Sex of Subject Reported in the Development and Validation Studies of FFQs published between January 1983 and May 2014.
Gendered Innovation 1: Analyzing Sex in Portion Size Increases Accuracy in Dietary Assessment
The Fourth Korean National Health and Nutrition Examination Survey (KNHANES IV) conducted 2007-2009 (Korea Centers for Disease Control and Prevention, 2010) revealed differences between men and women (over age 30 years) along two dimensions important in FFQ development: 1) portion size (influenced by sex), and 2) dish selection (influenced by gender).
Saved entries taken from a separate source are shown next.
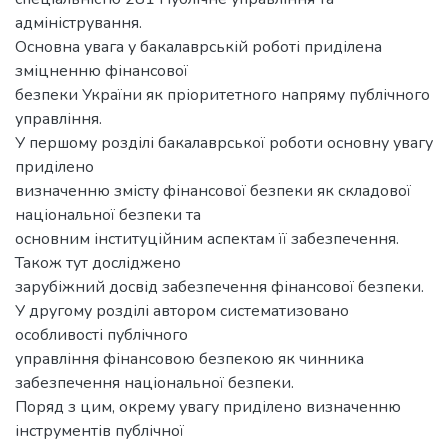
адміністрування.
Основна увага у бакалаврській роботі приділена
зміцненню фінансової
безпеки України як пріоритетного напряму публічного
управління.
У першому розділі бакалаврської роботи основну увагу
приділено
визначенню змісту фінансової безпеки як складової
національної безпеки та
основним інституційним аспектам її забезпечення.
Також тут досліджено
зарубіжний досвід забезпечення фінансової безпеки.
У другому розділі автором систематизовано
особливості публічного
управління фінансовою безпекою як чинника
забезпечення національної безпеки.
Поряд з цим, окрему увагу приділено визначенню
інструментів публічної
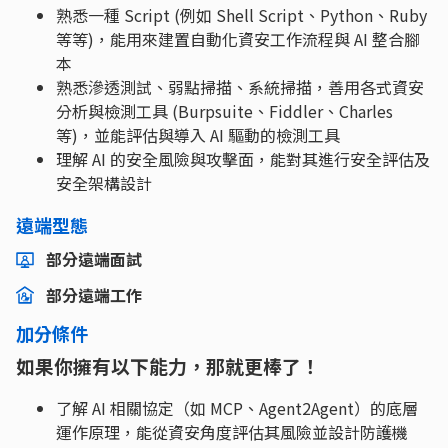
熟悉一種 Script (例如 Shell Script、Python、Ruby
等等)，能用來建置自動化資安工作流程與 AI 整合腳
本
熟悉滲透測試、弱點掃描、系統掃描，善用各式資安
分析與檢測工具 (Burpsuite、Fiddler、Charles
等)，並能評估與導入 AI 驅動的檢測工具
理解 AI 的安全風險與攻擊面，能對其進行安全評估及
安全架構設計
遠端型態
部分遠端面試
部分遠端工作
加分條件
如果你擁有以下能力，那就更棒了！
了解 AI 相關協定（如 MCP、Agent2Agent）的底層
運作原理，能從資安角度評估其風險並設計防護機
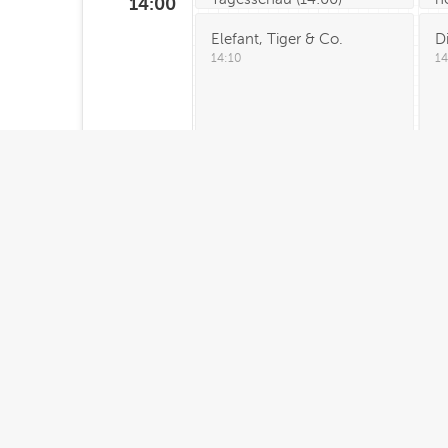
14
:00
Elefant, Tiger & Co.
D
14:10
14
Tagesschau
(
15:00
)
h
15
:00
h
Brisant
15
15:15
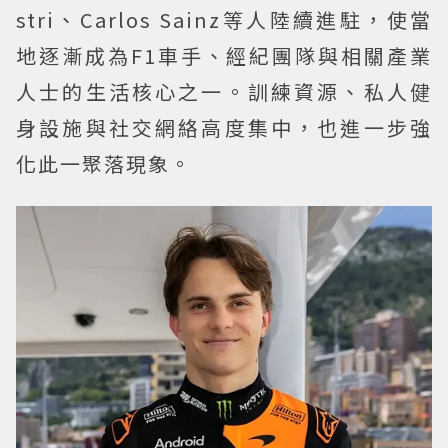
stri、Carlos Sainz等人陸續進駐，使當
地逐漸成為F1車手、經紀團隊與相關產業
人士的生活核心之一。訓練資源、私人健
身設施與社交網絡高度集中，也進一步強
化此一聚落現象。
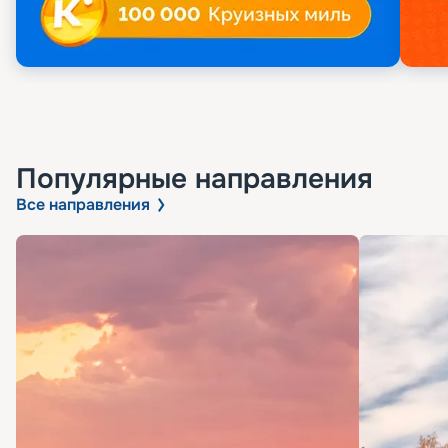
Популярные направления
Все направления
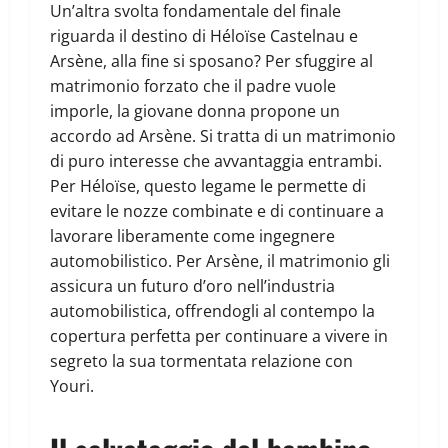
Un’altra svolta fondamentale del finale
riguarda il destino di Héloïse Castelnau e
Arsène, alla fine si sposano? Per sfuggire al
matrimonio forzato che il padre vuole
imporle, la giovane donna propone un
accordo ad Arsène. Si tratta di un matrimonio
di puro interesse che avvantaggia entrambi.
Per Héloïse, questo legame le permette di
evitare le nozze combinate e di continuare a
lavorare liberamente come ingegnere
automobilistico. Per Arsène, il matrimonio gli
assicura un futuro d’oro nell’industria
automobilistica, offrendogli al contempo la
copertura perfetta per continuare a vivere in
segreto la sua tormentata relazione con
Youri.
Analyzing portion size revealed that sex and gender interact: men usually eat larger portions of selected foods, such as steamed rice, a staple of Korean diet. Women, by contrast, chose to eat larger portions of fruits and vegetables, such as oriental melon—see figure below. Dishes consumed frequently also differed by gender (data not shown). These sex and gender differences will impact major sources of energy and nutrients.
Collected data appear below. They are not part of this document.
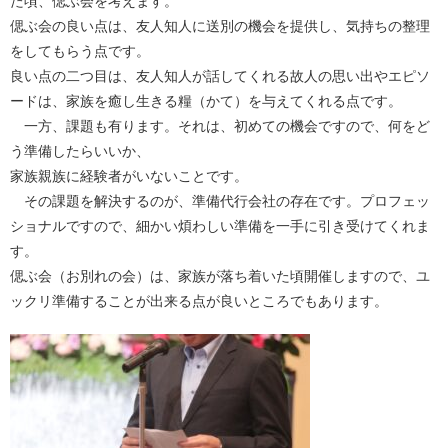
た頃、偲ぶ会を考えます。
偲ぶ会の良い点は、友人知人に送別の機会を提供し、気持ちの整理
をしてもらう点です。
良い点の二つ目は、友人知人が話してくれる故人の思い出やエピソ
ードは、家族を癒し生きる糧（かて）を与えてくれる点です。
一方、課題も有ります。それは、初めての機会ですので、何をど
う準備したらいいか、
家族親族に経験者がいないことです。
その課題を解決するのが、準備代行会社の存在です。プロフェッ
ショナルですので、細かい煩わしい準備を一手に引き受けてくれま
す。
偲ぶ会（お別れの会）は、家族が落ち着いた頃開催しますので、ユ
ックリ準備することが出来る点が良いところでもあります。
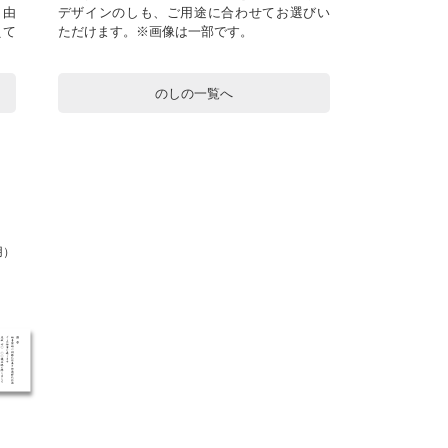
自由
デザインのしも、ご用途に合わせてお選びい
えて
ただけます。※画像は一部です。
のしの一覧へ
用）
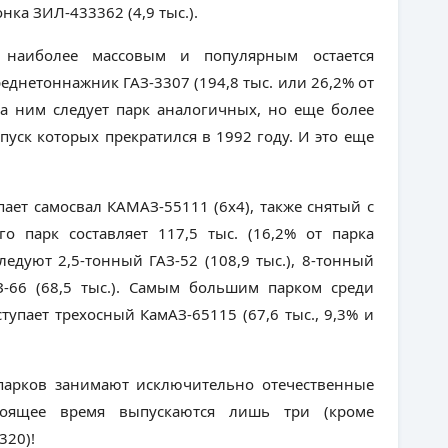
тонка ЗИЛ-433362 (4,9 тыс.).
 наиболее массовым и популярным остается
днетоннажник ГАЗ-3307 (194,8 тыс. или 26,2% от
За ним следует парк аналогичных, но еще более
ыпуск которых прекратился в 1992 году. И это еще
ает самосвал КАМАЗ-55111 (6х4), также снятый с
го парк составляет 117,5 тыс. (16,2% от парка
ледуют 2,5-тонный ГАЗ-52 (108,9 тыс.), 8-тонный
З-66 (68,5 тыс.). Самым большим парком среди
тупает трехосный КамАЗ-65115 (67,6 тыс., 9,3% и
 парков занимают исключительно отечественные
тоящее время выпускаются лишь три (кроме
320)!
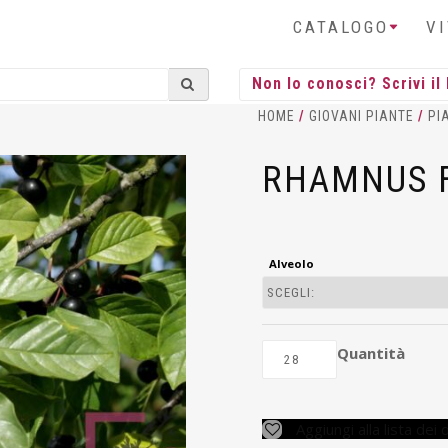
CATALOGO
V
HOME
/
GIOVANI PIANTE
/
PI
RHAMNUS 
Alveolo
Quantità
Aggiungi alla lista dei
Distribution of portion sizes of selected dishes by sex. Men eat larger portions of rice; women eat larger portions of oriental melon. Data from the KNHANES IV 2007-2009 were reanalyzed.
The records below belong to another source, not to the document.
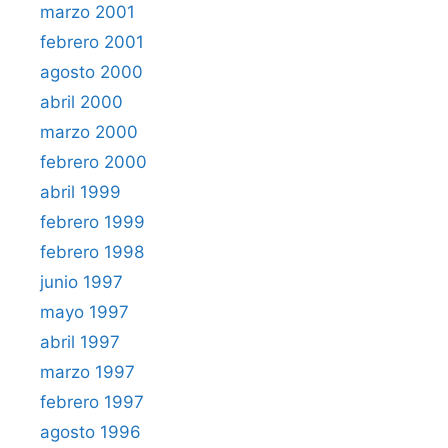
marzo 2001
febrero 2001
agosto 2000
abril 2000
marzo 2000
febrero 2000
abril 1999
febrero 1999
febrero 1998
junio 1997
mayo 1997
abril 1997
marzo 1997
febrero 1997
agosto 1996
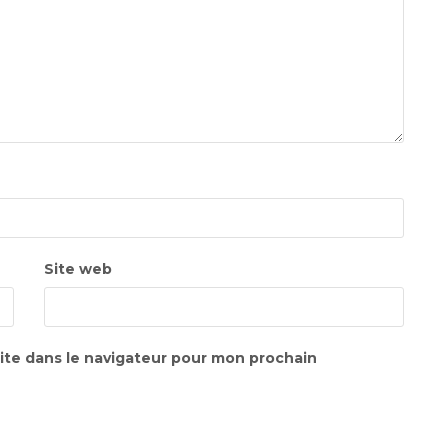
Site web
ite dans le navigateur pour mon prochain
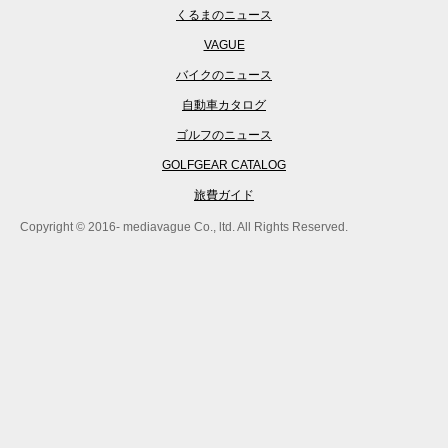
くるまのニュース
VAGUE
バイクのニュース
自動車カタログ
ゴルフのニュース
GOLFGEAR CATALOG
旅費ガイド
Copyright © 2016- mediavague Co., ltd. All Rights Reserved.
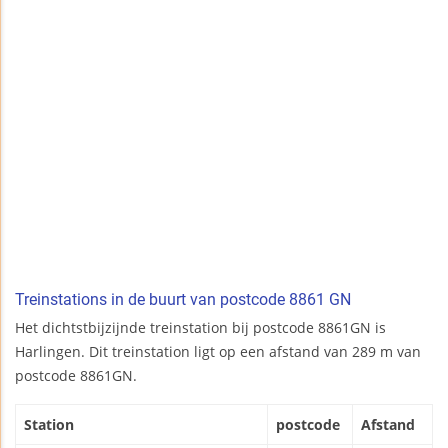
Treinstations in de buurt van postcode 8861 GN
Het dichtstbijzijnde treinstation bij postcode 8861GN is
Harlingen. Dit treinstation ligt op een afstand van 289 m van
postcode 8861GN.
Station
postcode
Afstand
Considering how sex and gender interact is important for identifying the association between diet and cancer. A dish-based FFQ was developed to study diet and cancer associations (Park et al., 2011). One-hundred and twelve dish items were selected considering the amount and frequency of consumption, contributions to energy, nutrients, and cancer-related dietary factors (CRDFs) suggested by the World Cancer Research Foundation (2007). Three portion sizes were assigned for each dish. When the portion size of each dish was re-evaluated by sex, portion sizes of 94 dishes (84%) differed significantly between men and women, 73% of the items were larger in men than in women (Noh et al, unpublished data). These results led to the development of sex-specific portion sizes for all items on the FFQ. A corrected FFQ was developed for each sex.
The original FFQ developed by Park et al. (2011) was validated in a study with 288 adults that consisted of 115 men and 173 women (50% more than men) against 12-day diet records collected over one year (Park et al., 2012). The dataset and the procedures were reexamined after correcting the portion sizes between men and women—while holding dishes available for selection constant.
FFQ validation data can be reevaluated retrospectively to analyze sex
- 1. Data are disaggregated by sex.
- 2. Dish items on FFQ are corrected for portion sizes for each sex.
- 3. Intakes of energy, macronutrients, and CRDFs are corrected for each sex.
- 4. Corrected data are compared to original data to yield a better understanding of dietary intakes.